ÇAPKINLIĞIN ZARARLARI
Eskiden, erkeğin "elinin kiri" olarak nitelendirilen çapkınlık; şimdi, "cebinin katili" olarak görülüyor. Çünkü pek çok aldatma, yüklü tazminatlar getiren boşanma davalarıyla sonuçlanıyor. Özellikle ünlüler dünyasında, bunun pek çok örneğiyle karşılaşabiliyoruz. Örneğin; ünlü oyuncu Kevin Costner, 16 yıllık eşi Cindy Silva'yı güzel modellerle aldatınca, hem kapı önüne konuldu hem de eşine 80 milyon dolar tazminat ödemek zorunda kaldı. Benzer bir olay, oyuncu Harrison Ford'un da başına geldi. Ally McBeal karakteriyle tanıdığımız Calista Flockhart'la aşk yaşamaya başlayan Ford'a, bu ilişki biraz pahalıya patladı. 18 yıllık eşi Melissa Mathison ile mahkemelik olan ünlü oyuncu, 85 milyon dolar tazminat ödeyerek eşinden ayrılabildi. Bu tip boşanmalardan ders alan yeni nesil erkekler ise, çapkınlığın dozajını artık abartmıyor, daha evcimen bir hayata yelken açıyor.
KADIN PATRON SORUNU
Bugüne kadar, kadınların; hemşirelik, öğretmenlik gibi daha sosyal meslekleri tercih ettikleri, erkeklere oranla daha az kazandıkları, daha güç terfi ettikleri düşünülürdü. Ancak artık, kadınlar da ellerinin hamuruyla erkek işlerine karışıyor. www.cnnmoney.com sitesinin yayımladığı verilere göre, kadınlar, bugüne kadar daha çok erkeklerin tekelinde olduğuna inanılan 40 meslekte başarı göstermeye başladı. Artık kadınlar; teknisyenlik, telefon operatörlüğü, finansal analiz, emlakçılık, harita mühendisliği, reklam müdürlüğü, cankurtaranlık gibi mesleklerde, erkeklere oranla, %5 ila %43 oranında daha fazla ücret alıyor.

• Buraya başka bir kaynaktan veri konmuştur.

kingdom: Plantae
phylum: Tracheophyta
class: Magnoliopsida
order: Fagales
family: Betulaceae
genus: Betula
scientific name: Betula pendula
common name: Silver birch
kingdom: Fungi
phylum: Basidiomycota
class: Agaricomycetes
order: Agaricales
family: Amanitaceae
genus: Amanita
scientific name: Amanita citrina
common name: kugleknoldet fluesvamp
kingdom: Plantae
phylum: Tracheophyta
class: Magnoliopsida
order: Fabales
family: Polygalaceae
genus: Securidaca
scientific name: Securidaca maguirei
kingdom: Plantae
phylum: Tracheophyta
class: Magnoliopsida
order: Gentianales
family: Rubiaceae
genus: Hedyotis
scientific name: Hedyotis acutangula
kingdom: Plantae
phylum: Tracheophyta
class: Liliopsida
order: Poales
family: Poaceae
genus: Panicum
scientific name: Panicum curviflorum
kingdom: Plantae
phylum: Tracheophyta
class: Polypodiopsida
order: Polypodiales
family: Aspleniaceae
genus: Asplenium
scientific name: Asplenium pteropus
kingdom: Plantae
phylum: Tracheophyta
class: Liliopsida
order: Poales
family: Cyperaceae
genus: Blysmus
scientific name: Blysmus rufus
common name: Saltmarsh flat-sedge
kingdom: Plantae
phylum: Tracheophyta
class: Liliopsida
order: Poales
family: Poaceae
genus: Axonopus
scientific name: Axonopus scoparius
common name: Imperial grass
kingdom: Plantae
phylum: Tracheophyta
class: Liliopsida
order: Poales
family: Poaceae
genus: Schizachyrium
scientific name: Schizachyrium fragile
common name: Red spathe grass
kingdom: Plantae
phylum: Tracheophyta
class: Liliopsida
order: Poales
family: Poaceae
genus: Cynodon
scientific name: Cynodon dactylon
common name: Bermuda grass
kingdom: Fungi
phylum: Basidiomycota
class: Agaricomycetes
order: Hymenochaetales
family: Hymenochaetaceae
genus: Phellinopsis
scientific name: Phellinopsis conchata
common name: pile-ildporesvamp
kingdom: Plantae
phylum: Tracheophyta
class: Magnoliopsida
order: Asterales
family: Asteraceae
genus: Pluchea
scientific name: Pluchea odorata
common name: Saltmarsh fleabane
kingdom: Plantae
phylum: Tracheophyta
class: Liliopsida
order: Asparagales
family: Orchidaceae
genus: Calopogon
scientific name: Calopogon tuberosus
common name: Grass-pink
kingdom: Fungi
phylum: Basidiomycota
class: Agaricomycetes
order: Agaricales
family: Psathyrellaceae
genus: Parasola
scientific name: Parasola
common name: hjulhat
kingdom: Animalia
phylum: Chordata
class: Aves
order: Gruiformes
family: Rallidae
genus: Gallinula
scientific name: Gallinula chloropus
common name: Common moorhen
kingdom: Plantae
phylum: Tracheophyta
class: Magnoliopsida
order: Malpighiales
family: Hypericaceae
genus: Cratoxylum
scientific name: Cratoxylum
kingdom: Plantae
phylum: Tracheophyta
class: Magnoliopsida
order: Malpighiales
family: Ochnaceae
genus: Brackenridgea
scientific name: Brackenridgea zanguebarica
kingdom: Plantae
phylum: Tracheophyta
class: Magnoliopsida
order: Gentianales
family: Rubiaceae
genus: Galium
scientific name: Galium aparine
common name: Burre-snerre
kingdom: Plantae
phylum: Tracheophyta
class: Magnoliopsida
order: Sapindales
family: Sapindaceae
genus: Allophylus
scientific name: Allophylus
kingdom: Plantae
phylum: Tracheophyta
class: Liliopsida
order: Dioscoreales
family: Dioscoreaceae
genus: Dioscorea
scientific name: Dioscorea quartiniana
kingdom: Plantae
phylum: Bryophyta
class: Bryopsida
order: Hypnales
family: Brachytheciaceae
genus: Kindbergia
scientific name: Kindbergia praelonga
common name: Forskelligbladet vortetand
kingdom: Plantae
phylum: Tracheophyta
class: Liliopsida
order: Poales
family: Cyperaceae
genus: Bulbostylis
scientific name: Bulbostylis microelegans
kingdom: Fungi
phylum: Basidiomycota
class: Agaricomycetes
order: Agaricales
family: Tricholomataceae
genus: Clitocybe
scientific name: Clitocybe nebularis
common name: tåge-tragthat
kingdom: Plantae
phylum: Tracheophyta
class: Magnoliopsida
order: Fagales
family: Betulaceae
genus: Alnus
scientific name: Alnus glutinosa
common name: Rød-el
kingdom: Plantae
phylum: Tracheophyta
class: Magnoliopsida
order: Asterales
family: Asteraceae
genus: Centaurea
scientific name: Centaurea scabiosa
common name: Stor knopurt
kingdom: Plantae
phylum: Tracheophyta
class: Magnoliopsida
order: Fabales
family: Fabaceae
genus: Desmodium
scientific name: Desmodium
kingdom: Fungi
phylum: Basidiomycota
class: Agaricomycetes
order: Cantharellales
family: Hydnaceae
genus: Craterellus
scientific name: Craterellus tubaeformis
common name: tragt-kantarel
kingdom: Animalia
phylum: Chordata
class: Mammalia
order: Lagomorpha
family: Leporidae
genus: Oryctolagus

Sonuç olarak, değişimi hepimiz kabul etmek zorundayız. Aynı sularda birden çok yıkanamayacağımız gibi, zamanı durdurmayı da beceremeyiz. Ancak, durumu da abartmanın bir anlamı yok. Yani kişiye özel gülüş tasarımı yaptıracak bütçeye sahip olmamanızın, pek önemi yok. Ya da ebedî gençliğin sırrını bulmuşçasına, göbeğinizi içinize çekerek yürümenizin, peruk takmanızın da bir anlamı yok. Siz sadece kendinize güvenin ve daima elinizden gelenin en iyisini yapmaya gayret edin.